▸ **About this task**
Your reply should consist of the listing, copied exactly.

▸ **Records to process**
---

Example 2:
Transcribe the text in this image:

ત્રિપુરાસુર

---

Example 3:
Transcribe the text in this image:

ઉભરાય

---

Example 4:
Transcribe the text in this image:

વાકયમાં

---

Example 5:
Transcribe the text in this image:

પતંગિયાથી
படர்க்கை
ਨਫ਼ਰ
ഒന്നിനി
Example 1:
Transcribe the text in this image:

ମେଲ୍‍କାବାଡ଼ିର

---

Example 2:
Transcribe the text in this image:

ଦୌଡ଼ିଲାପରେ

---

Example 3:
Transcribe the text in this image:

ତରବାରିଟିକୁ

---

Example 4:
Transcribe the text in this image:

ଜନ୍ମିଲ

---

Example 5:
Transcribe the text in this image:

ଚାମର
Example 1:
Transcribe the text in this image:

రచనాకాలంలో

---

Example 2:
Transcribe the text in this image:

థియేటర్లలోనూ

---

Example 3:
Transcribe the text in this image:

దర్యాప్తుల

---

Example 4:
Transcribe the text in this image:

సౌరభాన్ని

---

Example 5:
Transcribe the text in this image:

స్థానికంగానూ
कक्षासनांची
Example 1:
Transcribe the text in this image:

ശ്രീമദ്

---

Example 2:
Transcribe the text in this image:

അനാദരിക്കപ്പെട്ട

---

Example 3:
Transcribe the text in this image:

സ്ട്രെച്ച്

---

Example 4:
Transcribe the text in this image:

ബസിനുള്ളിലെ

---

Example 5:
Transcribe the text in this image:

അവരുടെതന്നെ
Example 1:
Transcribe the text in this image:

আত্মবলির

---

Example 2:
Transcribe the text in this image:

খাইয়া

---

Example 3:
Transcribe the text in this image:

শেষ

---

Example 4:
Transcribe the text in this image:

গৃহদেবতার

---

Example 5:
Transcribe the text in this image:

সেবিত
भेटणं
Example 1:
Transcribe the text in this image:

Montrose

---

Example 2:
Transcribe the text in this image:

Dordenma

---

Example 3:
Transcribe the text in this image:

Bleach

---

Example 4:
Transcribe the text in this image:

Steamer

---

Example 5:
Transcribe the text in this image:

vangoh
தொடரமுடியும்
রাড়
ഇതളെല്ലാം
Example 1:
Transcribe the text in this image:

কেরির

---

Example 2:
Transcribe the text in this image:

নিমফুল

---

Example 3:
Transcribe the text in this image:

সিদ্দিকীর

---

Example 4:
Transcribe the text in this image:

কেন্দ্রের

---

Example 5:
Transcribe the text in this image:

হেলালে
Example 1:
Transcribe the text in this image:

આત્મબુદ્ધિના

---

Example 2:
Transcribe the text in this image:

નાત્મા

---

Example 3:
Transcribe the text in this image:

▸ **Output below**
---

Example 2:
Transcribe the text in this image:

ત્રિપુરાસુર

---

Example 3:
Transcribe the text in this image:

ઉભરાય

---

Example 4:
Transcribe the text in this image:

વાકયમાં

---

Example 5:
Transcribe the text in this image:

પતંગિયાથી
படர்க்கை
ਨਫ਼ਰ
ഒന്നിനി
Example 1:
Transcribe the text in this image:

ମେଲ୍‍କାବାଡ଼ିର

---

Example 2:
Transcribe the text in this image:

ଦୌଡ଼ିଲାପରେ

---

Example 3:
Transcribe the text in this image:

ତରବାରିଟିକୁ

---

Example 4:
Transcribe the text in this image:

ଜନ୍ମିଲ

---

Example 5:
Transcribe the text in this image:

ଚାମର
Example 1:
Transcribe the text in this image:

రచనాకాలంలో

---

Example 2:
Transcribe the text in this image:

థియేటర్లలోనూ

---

Example 3:
Transcribe the text in this image:

దర్యాప్తుల

---

Example 4:
Transcribe the text in this image:

సౌరభాన్ని

---

Example 5:
Transcribe the text in this image:

స్థానికంగానూ
कक्षासनांची
Example 1:
Transcribe the text in this image:

ശ്രീമദ്

---

Example 2:
Transcribe the text in this image:

അനാദരിക്കപ്പെട്ട

---

Example 3:
Transcribe the text in this image:

സ്ട്രെച്ച്

---

Example 4:
Transcribe the text in this image:

ബസിനുള്ളിലെ

---

Example 5:
Transcribe the text in this image:

അവരുടെതന്നെ
Example 1:
Transcribe the text in this image:

আত্মবলির

---

Example 2:
Transcribe the text in this image:

খাইয়া

---

Example 3:
Transcribe the text in this image:

শেষ

---

Example 4:
Transcribe the text in this image:

গৃহদেবতার

---

Example 5:
Transcribe the text in this image:

সেবিত
भेटणं
Example 1:
Transcribe the text in this image:

Montrose

---

Example 2:
Transcribe the text in this image:

Dordenma

---

Example 3:
Transcribe the text in this image:

Bleach

---

Example 4:
Transcribe the text in this image:

Steamer

---

Example 5:
Transcribe the text in this image:

vangoh
தொடரமுடியும்
রাড়
ഇതളെല്ലാം
Example 1:
Transcribe the text in this image:

কেরির

---

Example 2:
Transcribe the text in this image:

নিমফুল

---

Example 3:
Transcribe the text in this image:

সিদ্দিকীর

---

Example 4:
Transcribe the text in this image:

কেন্দ্রের

---

Example 5:
Transcribe the text in this image:

হেলালে
Example 1:
Transcribe the text in this image:

આત્મબુદ્ધિના

---

Example 2:
Transcribe the text in this image:

નાત્મા

---

Example 3:
Transcribe the text in this image:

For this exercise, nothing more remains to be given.